Developing medications is a structured and regulated process. It usually begins with an idea that that a certain compound could benefit patients by improving their condition.
The compound is first tested in the laboratory – in cells or animals – to find out if it could be beneficial. Only then is the compound tested in humans, in a series of studies called “clinical trials”. If these prove safe and effective, the compound may then be licensed and marketed as a drug for treatment of the condition.
Clinical trials are usually conducted by drug companies, but in some cases by academic institutions.
Clinical trials are tightly regulated by laws, which were made to protect participants, while ensuring that the drug in development will not be released for use as a patient treatment until it is safe and effective.
These trials are advanced in steps, each of which has to be successful in order to move on to the next phase - see phases I to IV below:
- Phase I trials determine how safe a compound is in healthy volunteers (looking out for potential undesired side effects).

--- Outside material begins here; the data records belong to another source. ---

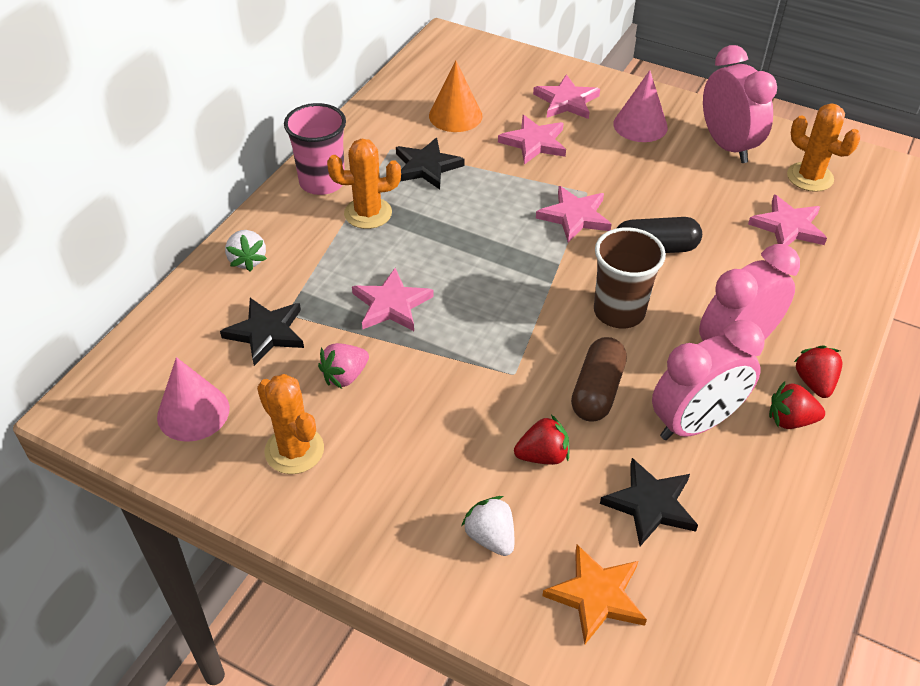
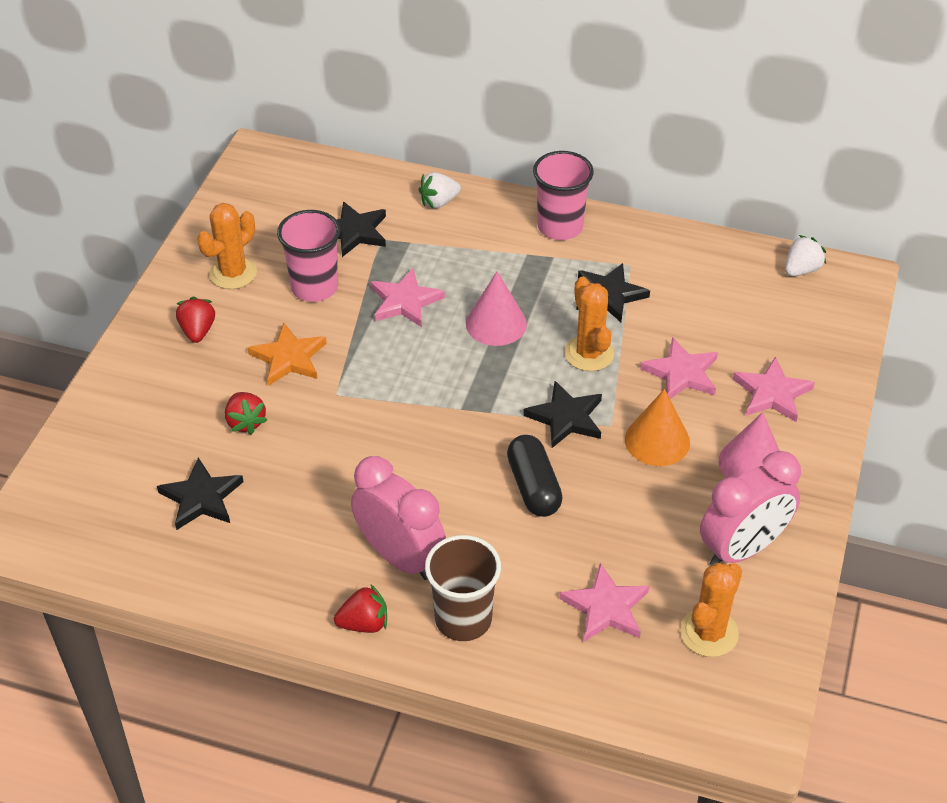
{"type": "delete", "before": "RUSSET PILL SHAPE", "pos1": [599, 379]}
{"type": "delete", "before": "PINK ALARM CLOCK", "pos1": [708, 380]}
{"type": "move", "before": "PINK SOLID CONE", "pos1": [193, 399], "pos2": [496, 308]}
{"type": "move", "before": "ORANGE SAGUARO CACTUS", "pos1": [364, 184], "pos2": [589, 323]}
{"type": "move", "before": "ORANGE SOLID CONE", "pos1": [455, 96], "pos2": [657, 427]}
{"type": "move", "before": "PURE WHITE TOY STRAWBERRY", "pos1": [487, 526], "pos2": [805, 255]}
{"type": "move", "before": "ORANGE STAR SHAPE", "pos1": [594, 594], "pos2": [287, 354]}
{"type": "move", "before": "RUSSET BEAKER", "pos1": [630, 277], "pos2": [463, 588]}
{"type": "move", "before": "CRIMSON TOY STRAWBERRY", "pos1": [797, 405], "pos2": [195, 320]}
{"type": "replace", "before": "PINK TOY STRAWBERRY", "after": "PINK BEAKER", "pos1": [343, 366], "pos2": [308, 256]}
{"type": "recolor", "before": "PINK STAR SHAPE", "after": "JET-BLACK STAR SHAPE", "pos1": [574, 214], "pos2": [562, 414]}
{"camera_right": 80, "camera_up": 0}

- Phase II trials determine safety and the optimal dose in patients (the amount of the compound and how often it should be taken).
- Phase III trials determine the compound’s effectiveness in patients.
- Phase IV trials may be performed after the drug is already licensed and usually look for the effect of the drug outside the limited specifications of earlier clinical phase trials.
Each phase trial must show that it was successful in order to move on to the next phase trial.
Due to the complexity of these processes, it typically takes years from early development to marketing of a drug. In this process, many compounds fail to demonstrate effectiveness or for other reasons their development may be stopped.